Midwest hit hard in jobs report
Jobs in the Midwest were among the hardest hit in May, as the nation's unemployment rate zoomed to 5.5 percent in the biggest one-month jump in decades.
In the wake of the national Labor Department monthly jobless report Friday, Wall Street swooned -- the Dow Jones industrials falling more than 3 percent, or 394.6 points. And as oil prices soared to $139 a barrel, the White House said President Bush is considering new proposals to revive the economy.
Among the categories most affected in the jobless report was retail trade, which includes a key part of the Chicago-area economy: the automotive sector.
U.S. automakers have been laying off workers and struggling with sales and rising fuel prices, according to DePaul University Associate Professor Mike Miller.
"There has been a general slowdown in manufacturing, particularly in autos," said Miller, adding the Chicago area is a major supplier to the Detroit automakers.
Auto dealers, home furnishing stores, department stores, transportation and warehousing, and financial services all were hit, according to the U.S. Department of Labor estimates.
All are strong economic influences in the Chicago area economy, Miller said.
Hoffman Estates-based Sears Holdings is the largest department store chain in the country. Towns like Elk Grove Village, Hanover Park and others are heavily dependent on warehousing and transportation employment. And the Chicago area has long been one of the nation's biggest financial centers, Miller noted.
Just in the past several days, General Motors Corp. and Chicago-based United Airlines announced major staff reductions.
Adding to the pain, oil prices Friday soared to a new record high, while the value of the dollar fell.

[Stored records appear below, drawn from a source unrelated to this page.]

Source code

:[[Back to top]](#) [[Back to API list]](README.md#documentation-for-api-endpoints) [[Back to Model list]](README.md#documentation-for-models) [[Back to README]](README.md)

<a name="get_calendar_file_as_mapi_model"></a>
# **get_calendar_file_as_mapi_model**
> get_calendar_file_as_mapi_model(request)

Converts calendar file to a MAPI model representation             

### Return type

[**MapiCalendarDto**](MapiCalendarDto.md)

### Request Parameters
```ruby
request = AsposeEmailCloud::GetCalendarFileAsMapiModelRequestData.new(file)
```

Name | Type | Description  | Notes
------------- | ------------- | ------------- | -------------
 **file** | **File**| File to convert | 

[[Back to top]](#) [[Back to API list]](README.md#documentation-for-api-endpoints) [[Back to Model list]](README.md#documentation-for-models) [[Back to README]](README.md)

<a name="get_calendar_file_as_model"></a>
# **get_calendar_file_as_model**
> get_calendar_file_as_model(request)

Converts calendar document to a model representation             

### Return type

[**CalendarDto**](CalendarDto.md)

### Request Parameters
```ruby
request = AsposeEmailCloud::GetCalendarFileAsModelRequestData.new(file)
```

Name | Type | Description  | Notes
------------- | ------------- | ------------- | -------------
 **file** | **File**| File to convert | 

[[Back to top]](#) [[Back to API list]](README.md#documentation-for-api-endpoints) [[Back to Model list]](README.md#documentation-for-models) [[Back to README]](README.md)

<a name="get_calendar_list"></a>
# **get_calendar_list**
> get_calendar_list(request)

The White House snapped into crisis-management mode. The president is considering further plans to help energize the economy, which had already been teetering on the edge of recession, counselor Ed Gillespie said.

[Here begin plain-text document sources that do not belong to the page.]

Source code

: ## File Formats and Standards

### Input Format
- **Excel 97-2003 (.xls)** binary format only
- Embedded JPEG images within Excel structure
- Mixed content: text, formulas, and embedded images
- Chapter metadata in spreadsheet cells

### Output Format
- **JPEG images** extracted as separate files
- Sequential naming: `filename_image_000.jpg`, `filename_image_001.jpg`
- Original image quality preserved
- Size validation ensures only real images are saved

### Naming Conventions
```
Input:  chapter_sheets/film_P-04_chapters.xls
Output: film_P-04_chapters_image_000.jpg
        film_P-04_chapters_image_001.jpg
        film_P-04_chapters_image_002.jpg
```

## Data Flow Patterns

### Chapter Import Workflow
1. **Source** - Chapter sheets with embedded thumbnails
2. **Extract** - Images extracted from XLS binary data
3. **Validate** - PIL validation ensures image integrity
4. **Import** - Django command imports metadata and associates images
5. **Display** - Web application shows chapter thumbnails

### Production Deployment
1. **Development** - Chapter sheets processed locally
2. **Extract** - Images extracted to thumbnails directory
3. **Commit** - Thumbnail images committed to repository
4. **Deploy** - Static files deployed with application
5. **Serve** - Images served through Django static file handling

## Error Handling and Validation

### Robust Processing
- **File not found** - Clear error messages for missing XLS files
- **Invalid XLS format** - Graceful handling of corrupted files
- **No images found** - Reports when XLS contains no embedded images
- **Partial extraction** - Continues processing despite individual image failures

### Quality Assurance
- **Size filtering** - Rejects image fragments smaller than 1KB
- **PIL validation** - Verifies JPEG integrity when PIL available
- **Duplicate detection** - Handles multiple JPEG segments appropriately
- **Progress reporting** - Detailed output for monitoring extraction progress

Bush acknowledged, "This is a time of turbulence in the housing market and slow growth for our overall economy."
Employers eliminated 49,000 jobs in May, the fifth straight month of nationwide losses.
The number of unemployed people grew by 861,000 -- to 8.5 million.
Job losses for the year reached 324,000.
Economists believe the 5.5 percent nationwide unemployment rate may overstate the weakness in the job market. But they still say it's heading higher. Some predict it will hit 6 percent or higher early next year.
But there's another story behind the numbers, according to some economists.
"Half that increase came straight out of teenagers and early twenty-somethings who couldn't find work," said David Rosenberg, North American economist at Merrill Lynch & Co.
The unemployment rate for teenagers jumped from 15.4 percent in April to 18.7 percent in May, an unusually sharp increase.
"That tells you something about what's happening at the family level," Rosenberg said. "Parents are telling their kids to look for work, and the jobs aren't there."
In contrast, weekly unemployment claims fell to 357,000 the final week in May, the lowest in four weeks and below the 400,000 weekly figure some economists say signals a recession.
"Remember, students looking for summer work cannot file for unemployment benefits, so the weekly claims report provides a more accurate picture of the job market," said Bernard Baumohl, author of "The Secrets of Economic Indicators."
In many parts of the country, the gasoline prices are already well over $4. Oil prices had been easing but surged higher Friday, climbing above $139 a barrel at one point.
Sectors that remained strong included education and health fields, government, and leisure and hospitality, according to Friday's Labor Department report.